Fall Books: Lightning Strikes and Con Men

Even more fall books (part 1, part 2, part 3) we're looking forward to:

Man Alive! by Mary Kay Zuravleff (FSG, September 3). Dr. Owen Lerner's life changes when the coin he's feeding into a parking meter is struck by lightning. He survives, but now all he wants to do is barbecue. What will happen to his patients, his family? Dazzling prose, sentences and phrases you want to underline, if not actually memorize.

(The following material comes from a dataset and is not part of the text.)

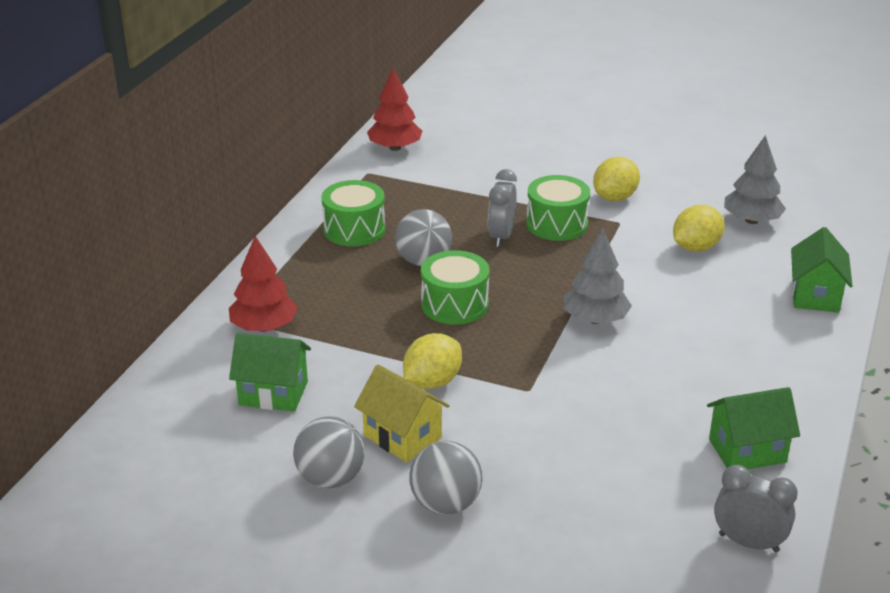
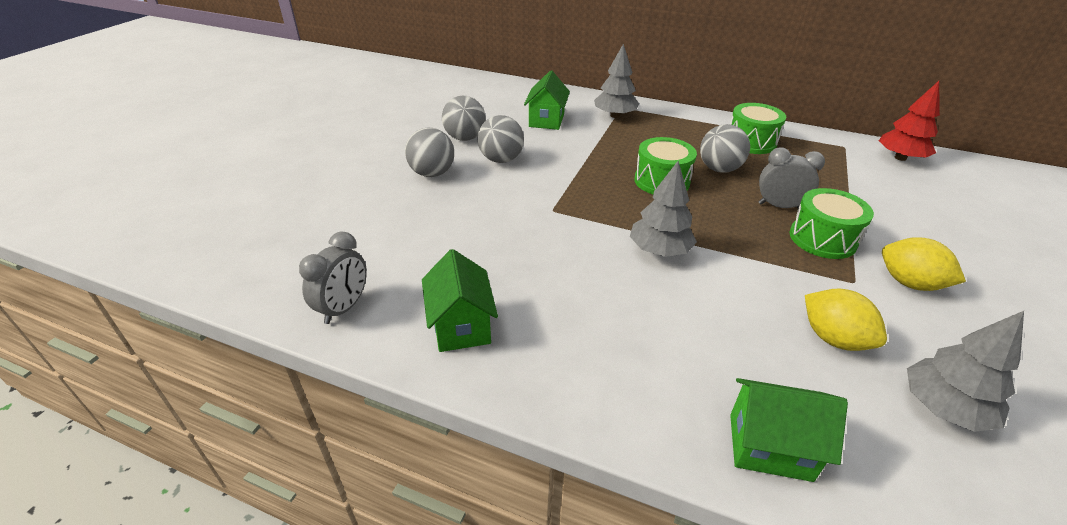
camera: 90 degrees right, 5 degrees up
red tree [229,236,298,332] -> grey tree [594,44,639,118]
yellow house [354,365,450,463] -> grey ball [477,115,524,163]
yellow lemon [403,333,462,389] -> none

Mirages, the Unexpurgated Diaries of Anaïs Nin, 1939-1947, edited by Paul Herron (Swallow, October 15). The story that was cut from all of Nin's other published diaries. She describes this period as "hell"--heartbreak, despair, courage and persistence. You'll find out, among other things, what led to the demise of her affair with Henry Miller.

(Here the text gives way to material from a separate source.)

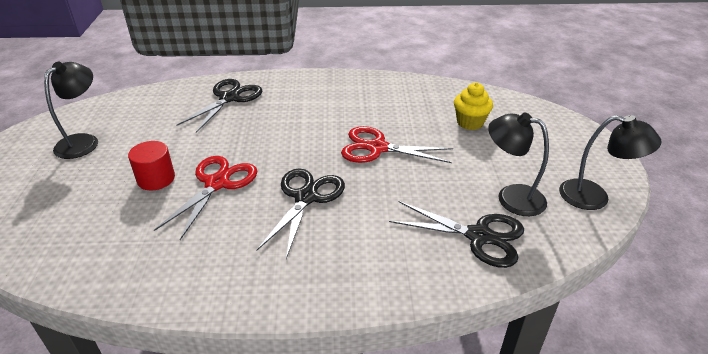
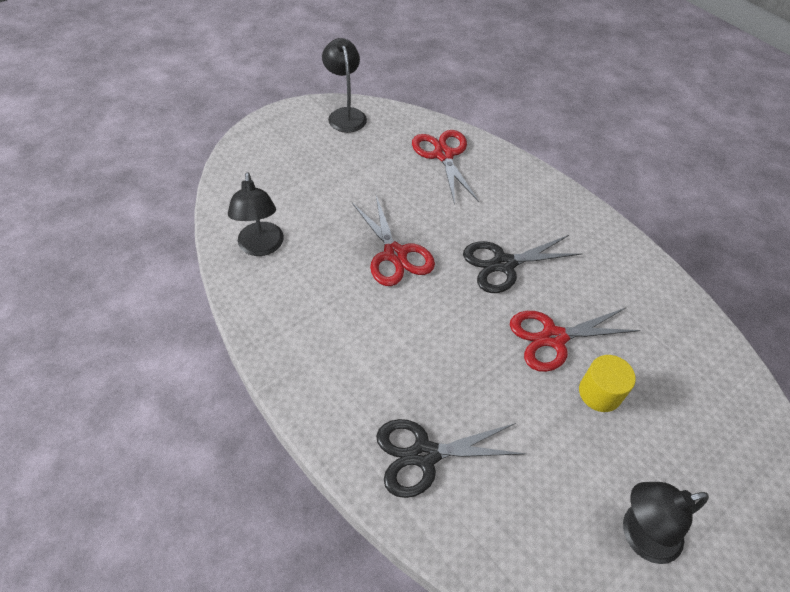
camera: 130 degrees left, 15 degrees up
red cylinder [128,141,175,190] -> yellow cylinder [579,355,636,412]
black scissors [389,201,524,268] -> red scissors [412,130,479,205]
yellow cupcake [454,83,493,130] -> none
black lamp [488,113,549,216] -> black lamp moved to [228,172,284,256]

The Mushroom Hunters: On the Trail of an Underground America by Langdon Cook (Ballantine, September 10). Uncultivated mushrooms are one of our last truly wild food; it often takes truly wild and rough mushroom hunters to bring them to our table. Cook travels and hunts with them in a riveting, crazy undertaking, told in often-poetic prose.

One Summer: America, 1927 by Bill Bryson (Doubleday, October 1). A narrative featuring Charles Lindbergh, Babe Ruth, Herbert Hoover and Al Capone. Bryson can write about anything and make it fascinating, as he digresses from one interesting thing to another.

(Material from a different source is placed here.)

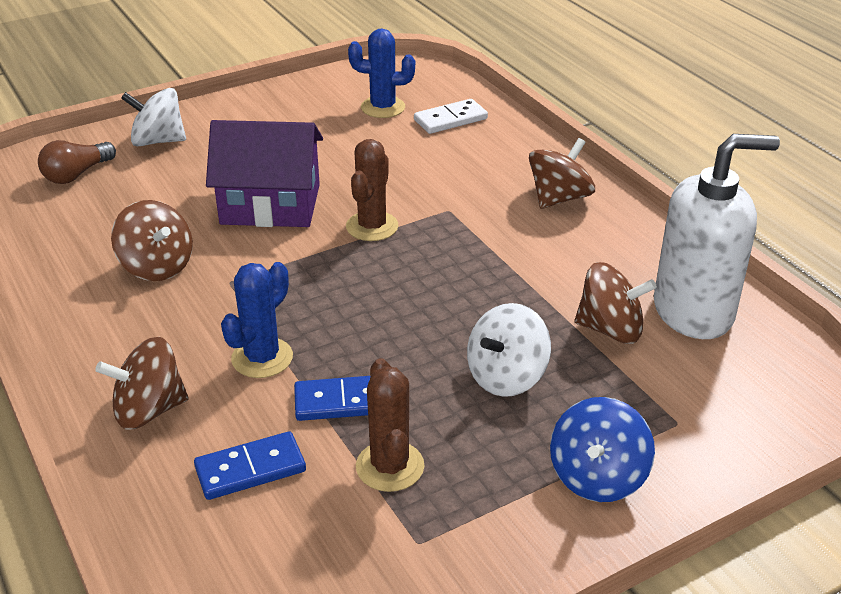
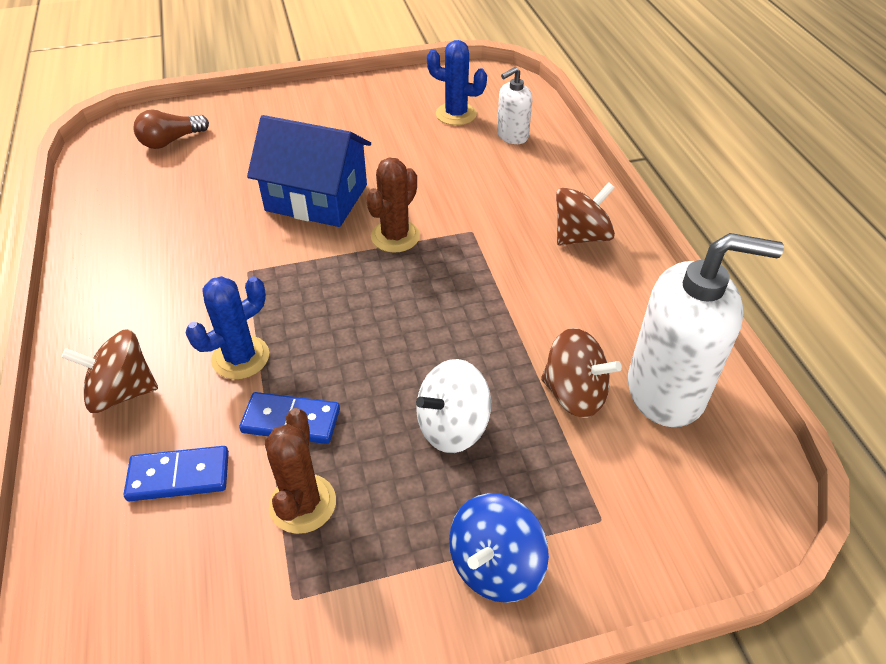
camera: 15 degrees right, 10 degrees up
brown spinning top [111,200,193,281] -> none
white spinning top [121,88,186,147] -> none
purple house [206,120,323,227] -> blue house [247,115,371,227]
white domino [414,99,488,134] -> white soap dispenser [497,67,532,144]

Quiet Dell by Jayne Anne Phillips (Scribner, October 15). A compelling tale set in 1931 Chicago based on a real multiple murder by a con man who preyed on widows. The disappearance of a woman and her two children is investigated by reporter Emily Thornhill and a city banker who blames himself for not saving the family.

A Reader's Book of Days: True Tales from the Lives and Works of Writers for Every Day of the Year by Tom Nissley (Norton, November 4). Charming, funny, beguiling, this literary miscellany combines true events in writers' lives and fictional events in their books. The perfect gift for any reader.